STATED TASK: Transcribe every line of the material below word for word, without the pictures.

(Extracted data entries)
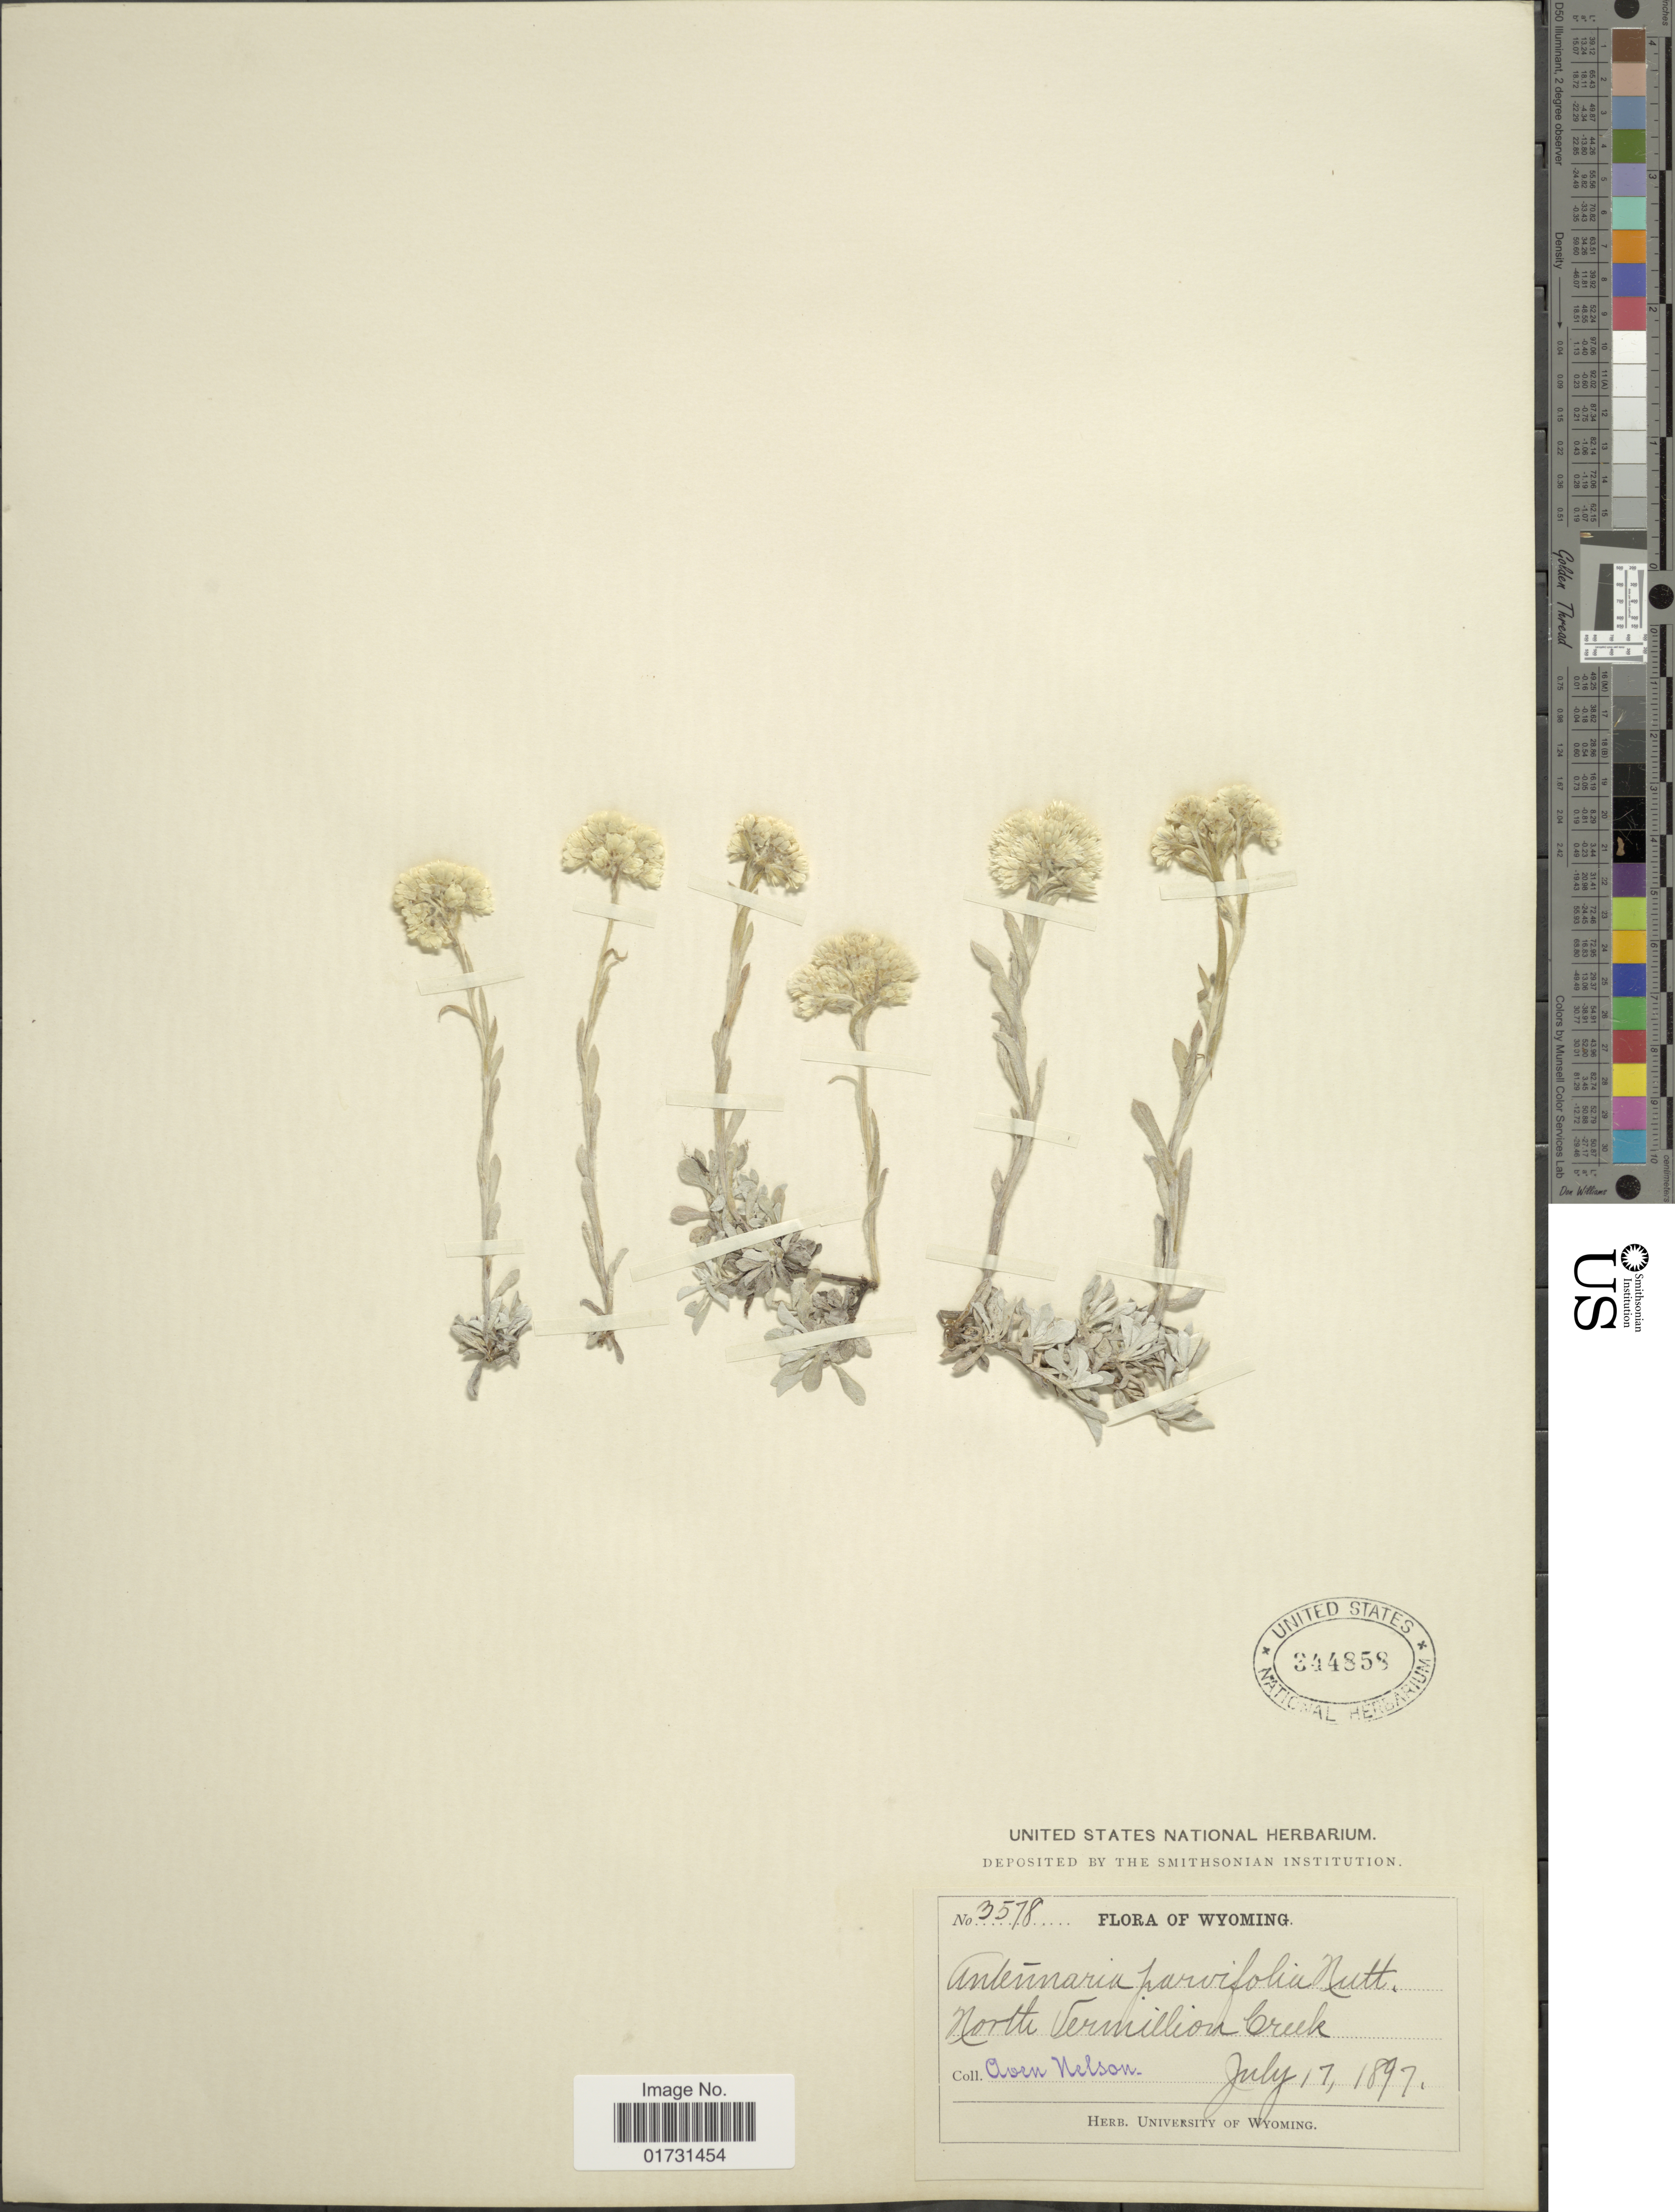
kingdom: Plantae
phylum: Tracheophyta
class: Magnoliopsida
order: Asterales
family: Asteraceae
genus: Antennaria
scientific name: Antennaria microphylla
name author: Rydb.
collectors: A. Nelson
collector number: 3578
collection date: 1897-07-17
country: United States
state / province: Wyoming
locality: North Vermillion Creek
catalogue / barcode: US 344858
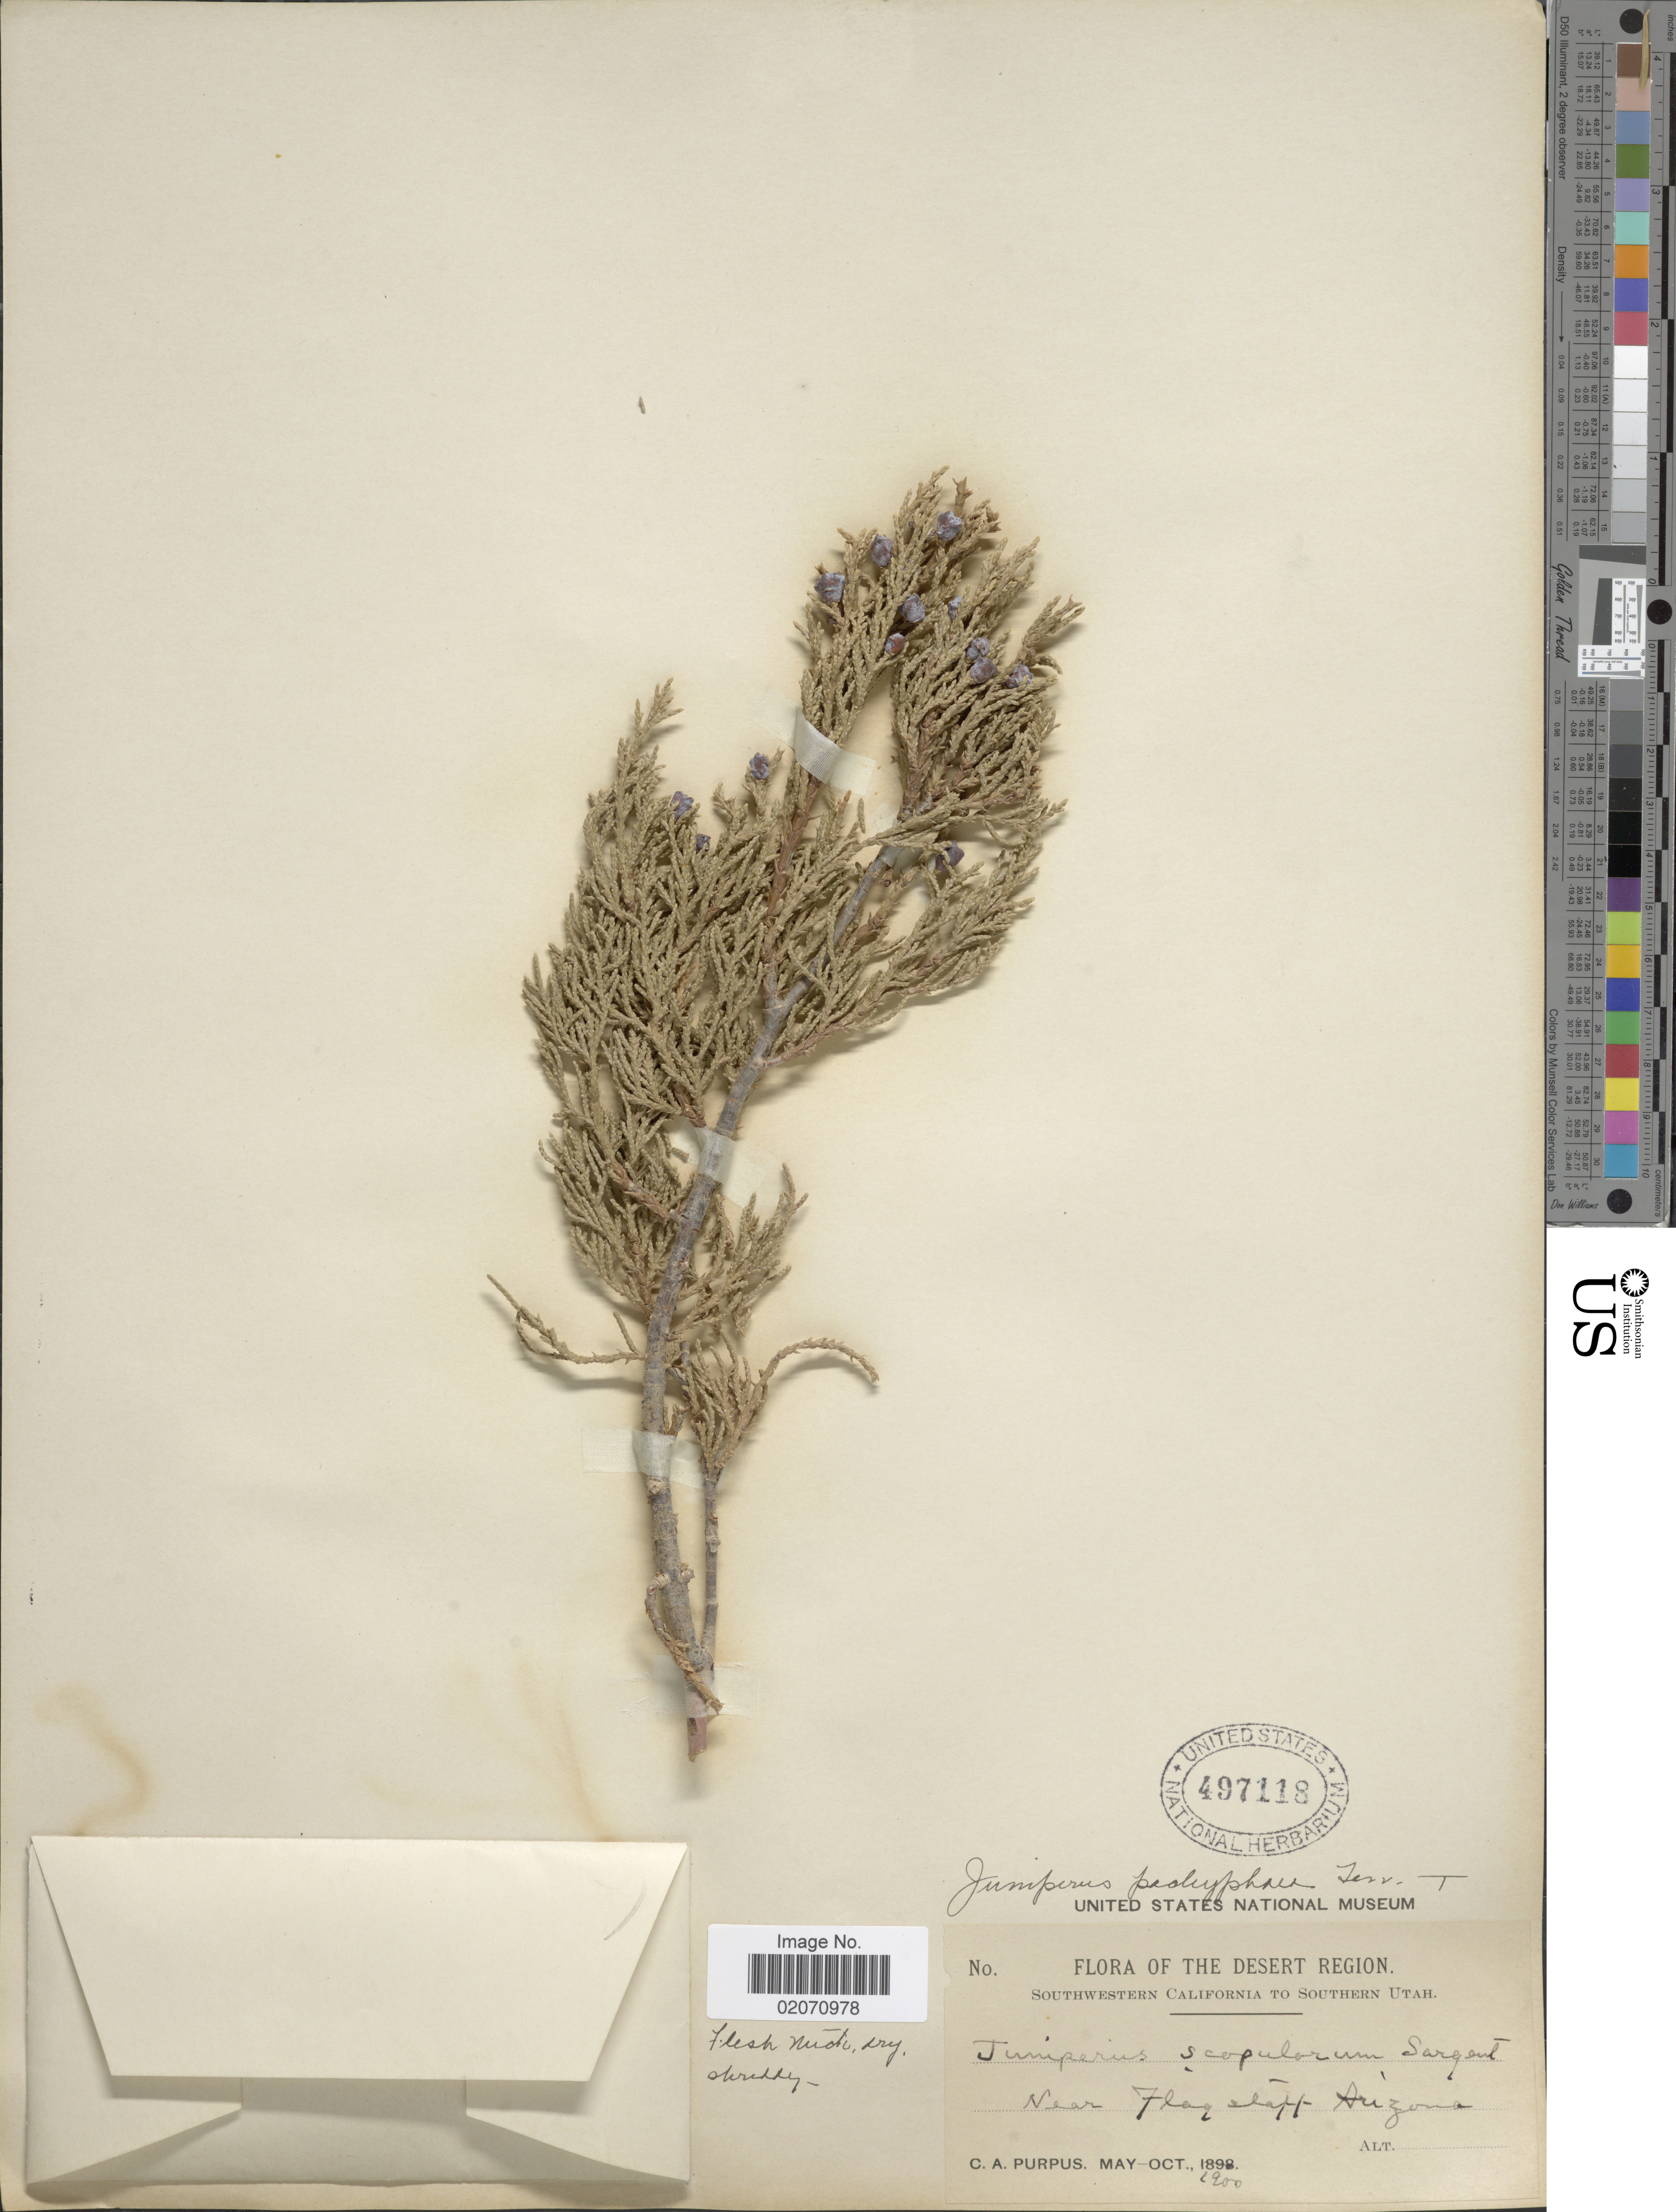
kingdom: Plantae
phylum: Tracheophyta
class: Pinopsida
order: Pinales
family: Cupressaceae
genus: Juniperus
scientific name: Juniperus deppeana var. pachyphlaea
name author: (Torr.) Martínez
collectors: C. A. Purpus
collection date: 1900-05/1900-10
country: United States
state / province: Arizona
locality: Southwestern California to Southern Utah, Near Flagstaff Arizona, Desert Region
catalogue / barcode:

OUTPUT:
kingdom: Plantae
phylum: Tracheophyta
class: Magnoliopsida
order: Asterales
family: Asteraceae
genus: Antennaria
scientific name: Antennaria microphylla
name author: Rydb.
collectors: A. Nelson
collector number: 3578
collection date: 1897-07-17
country: United States
state / province: Wyoming
locality: North Vermillion Creek
catalogue / barcode: US 344858
kingdom: Plantae
phylum: Tracheophyta
class: Pinopsida
order: Pinales
family: Cupressaceae
genus: Juniperus
scientific name: Juniperus deppeana var. pachyphlaea
name author: (Torr.) Martínez
collectors: C. A. Purpus
collection date: 1900-05/1900-10
country: United States
state / province: Arizona
locality: Southwestern California to Southern Utah, Near Flagstaff Arizona, Desert Region
catalogue / barcode:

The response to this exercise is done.